LAS TELARAÑAS DE CASA Y LA PELUSA DEBAJO DEL SOFÁ
En esta sociedad de la inmediatez y de lo viral, así como virus que se propaga con velocidad, así se propagan las noticias a través de las distintas redes sociales. En días recientes los toluqueños hemos tenido en el ojo del huracán al CTE (Centro Toluqueño de Escritores) y para ser sinceros, no por los motivos que nos gustaría, gracias al apoyo de los likes y compartidos se dio a conocer que su permanencia está en peligro, debido a los intereses que persigue el Ayuntamiento de Toluca al pedir el desalojo del inmueble sin una causa justa.
Esta noticia como toda información se convirtió en una espada de doble filo, por una parte ayudó a que otros escritores se sumaran a la causa, periodistas, gestores culturales y gente del grupo de letras, mostrando que la literatura teje redes de amistad y compañerismo, por otra parte mostró a la sociedad que, en Toluca, hay un Centro Toluqueño de Escritores, por donde han pasado tantas y tantas veces sin darse cuenta, no sólo es una librería como se aprecia a simple vista, sino que en su segundo nivel se reúnen escritores cada martes, viernes y sábado, desde poesía, cuento y narrativa son los géneros que en ese lugar se trabajan, que en su sótano se encuentra un pequeño salón en donde se presentan obras de teatro, presentaciones de libros, exposiciones de artes, eventos musicales, danza etc.
Sin embargo, no es la casa en su totalidad, hay que hablar de la enseñanza que nos deja este acontecimiento, no nada más es describir la casa con sus cortinas nuevas, hay que hablar de sus telerañas y polvo bajo el sofá, es decir de lo que este evento nos permite reconocer, primeramente que debemos hacer viral al Centro Toluqueño por causas loables antes que por necesidad, es hacerlo viral por su labor, por la gente que en ese lugar se esta formando, por su alcance en toda la Republica Mexicana, su valor histórico, reconocerlo no como un espacio más, sino como parte de nuestra identidad toluqueña, de la gran labor que realizan desde quienes coordinan, hasta de quienes imparten talleres, porque es lamentable reconocerlo, pero no falta quien minimiza el trabajo de escritores locales.

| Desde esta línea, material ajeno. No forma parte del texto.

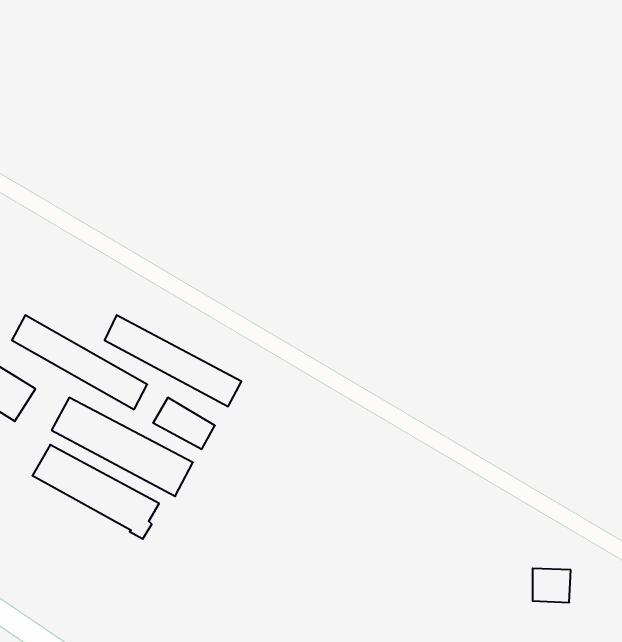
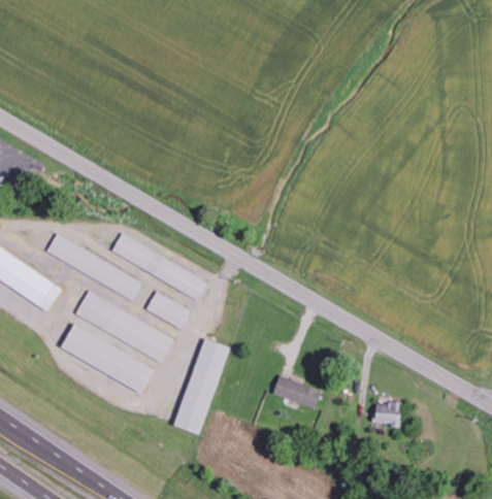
building: none -> [174,338,229,434]
building: none -> [273,377,321,407]
building: [533,568,571,602] -> [375,402,402,426]

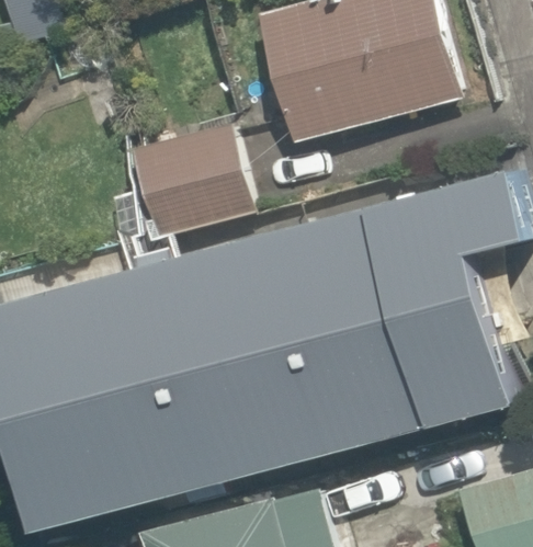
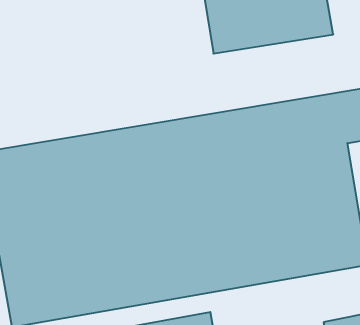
building: [131,119,245,237] -> none

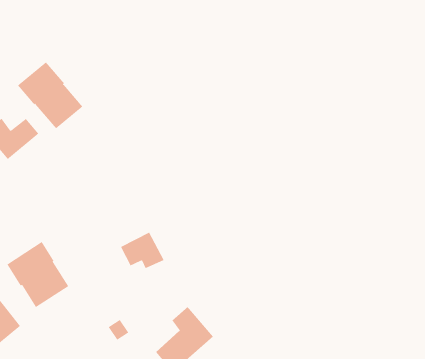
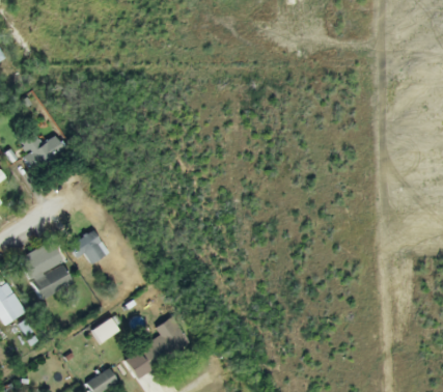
building: [17,61,83,129] -> none
building: [120,232,165,269] -> [71,230,107,261]

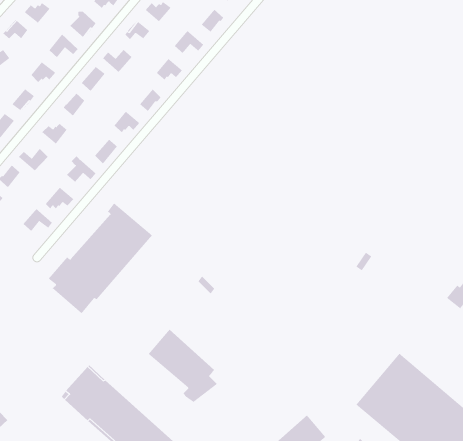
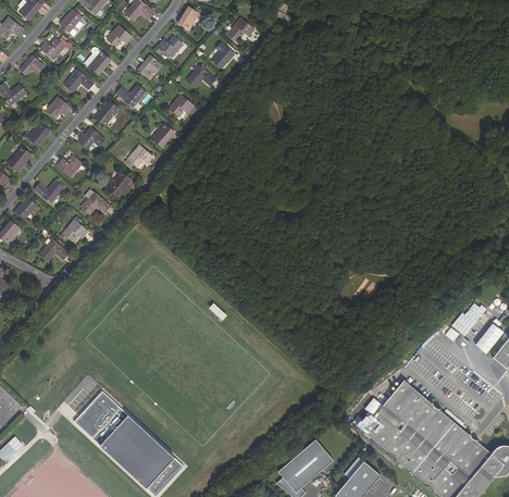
building: [48,202,153,314] -> none
building: [148,329,218,403] -> none

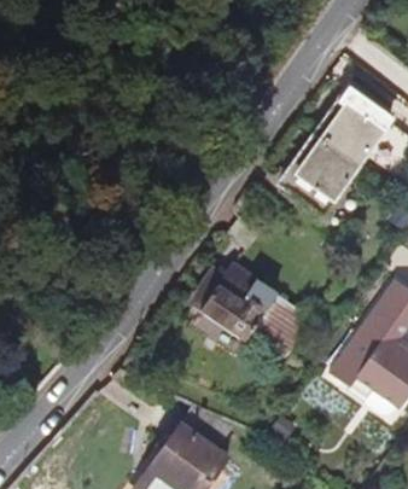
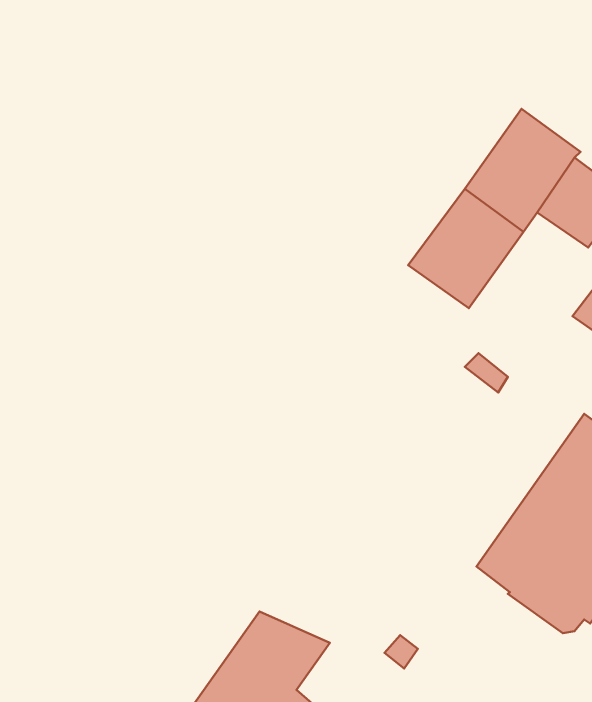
building: [194,261,307,356] -> none

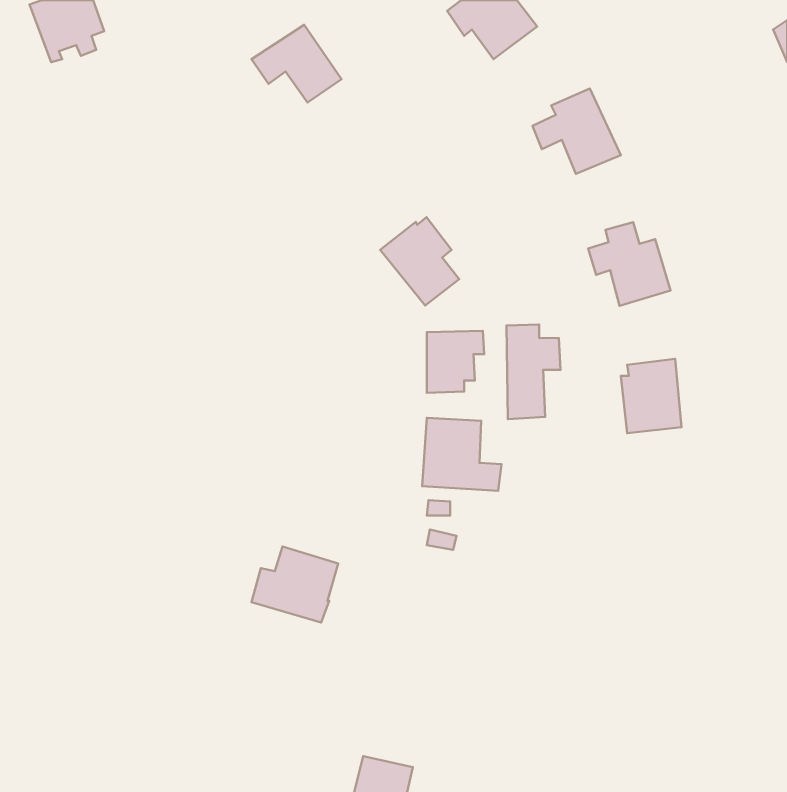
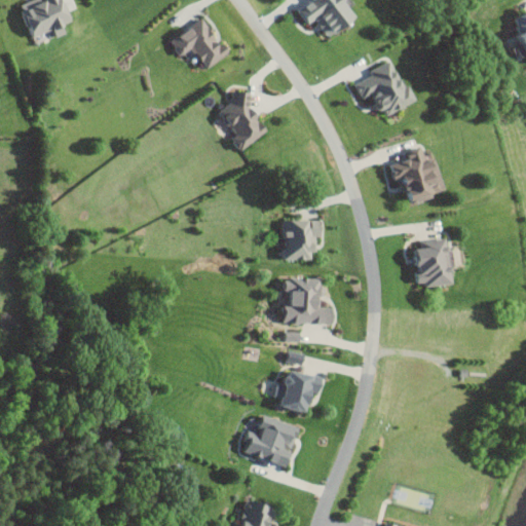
building: [380,217,459,306] -> [213,90,265,149]
building: [506,325,560,419] -> none
building: [251,546,338,622] -> [238,416,296,466]
building: none -> [272,372,316,414]

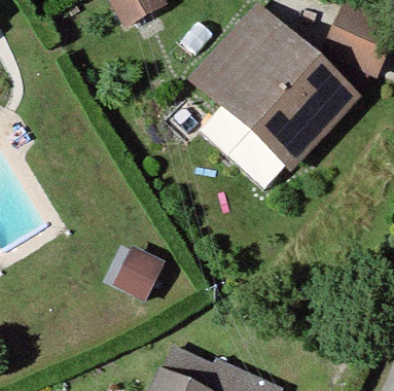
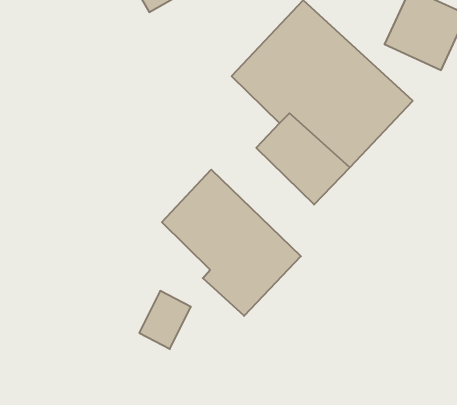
building: none -> [162,170,301,316]

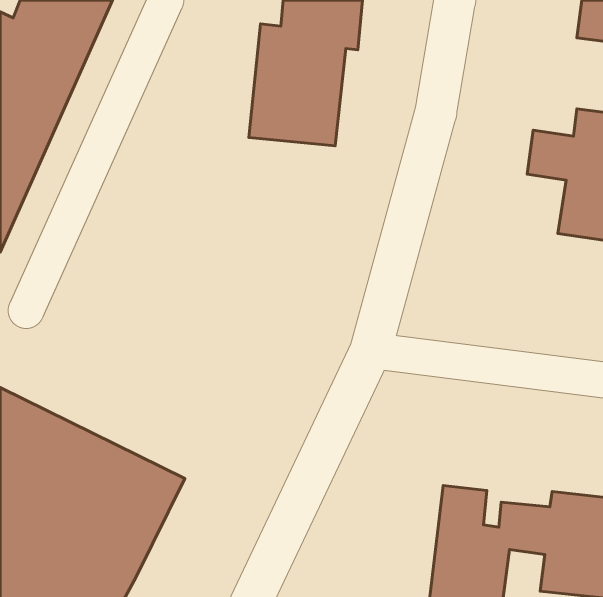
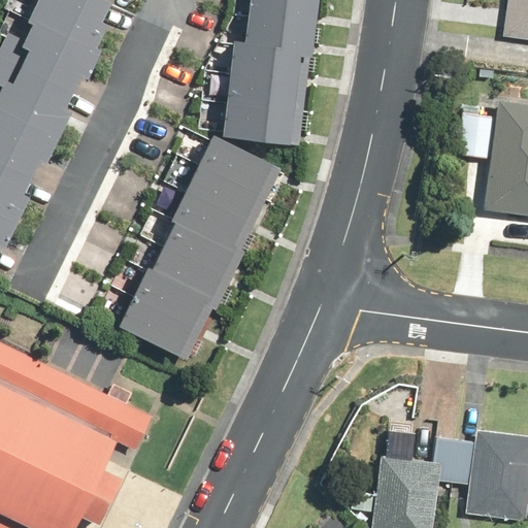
building: none -> [119,130,278,354]

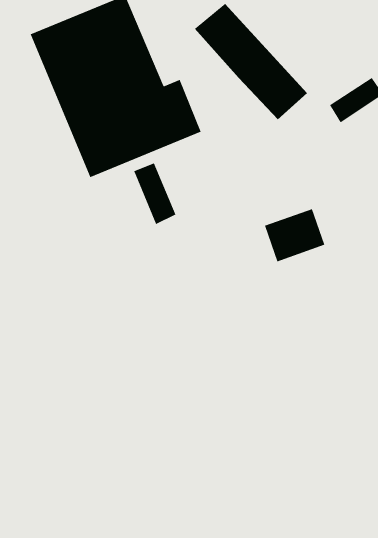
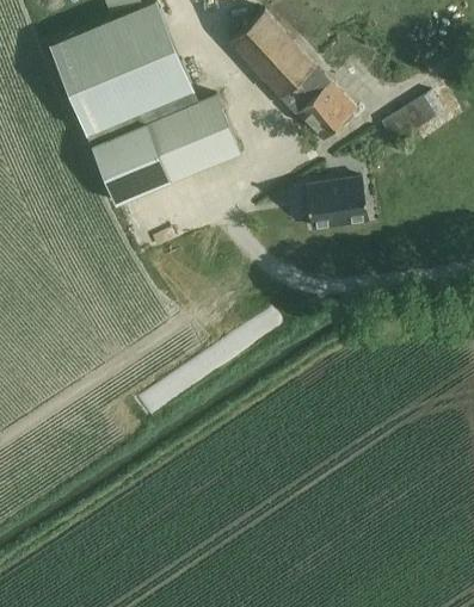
building: [133,163,176,225] -> none
building: [264,208,325,262] -> [303,175,371,235]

Es una invitación a los toluqueños a que seamos mas perceptivos, en ocasiones caminamos nada más por inercia, sin notar lo que sucede a nuestro alrededor, tantos espacios abandonados tiene Toluca, porque la atención de su gente se reduce a los portales, la alameda, al teatro Morelos, a la plaza de los Mártires, al cosmovitral, contrario a los que sucede en otros espacios, basta con pasar un sábado o domingo por la calle de Juárez, frente a la Casa de las Diligencias a cargo de la UAEMéx, hay actores de teatro bien caracterizados en la entrada invitando al publico a pasar, les dicen que la función ya casi empieza y que es gratis, aun con todo eso hay gente que pasa de largo y sin tener otro plan deciden ignorar la invitación.
No tendríamos que esperar a ver las cosas desaparecer para que les demos visibilidad. Una enseñanza más para los escritores, debemos leer a nuestros escritores locales, darles voz, es decir, leernos entre locales, citando a algunos, es un verdadero deleite leer la poesía de Dionicio Munguía, escritor que ha publicado la mayor parte de su obra en Toluca, y que decir del fundador del CTE (Alejandro Ariceaga) tiene una basta narrativa, nos muestra a Toluca tan bella como cualquiera, como él mismo la plantea en su libro. El gran ensayista mexicano José Emilio Pacheco en su carta a George B. Moore, le habla de la importancia de leer a otros, No leemos a otros, nos leemos en ellos, esta frase muestra la importancia de leer a otros escritores, es preciso que entre escritores locales nos leamos y demos difusión a nuestro trabajo. Aparte de que la voz de los escritores sea escuchada y el CTE no sea desalojado, sin duda nos espera una labor grande a los ciudadanos sobre apoyar la cultura del municipio, a los escritores nos toca darle valor al trabajo y difusión al CTE, todas las actividades que surgen en ese espacio.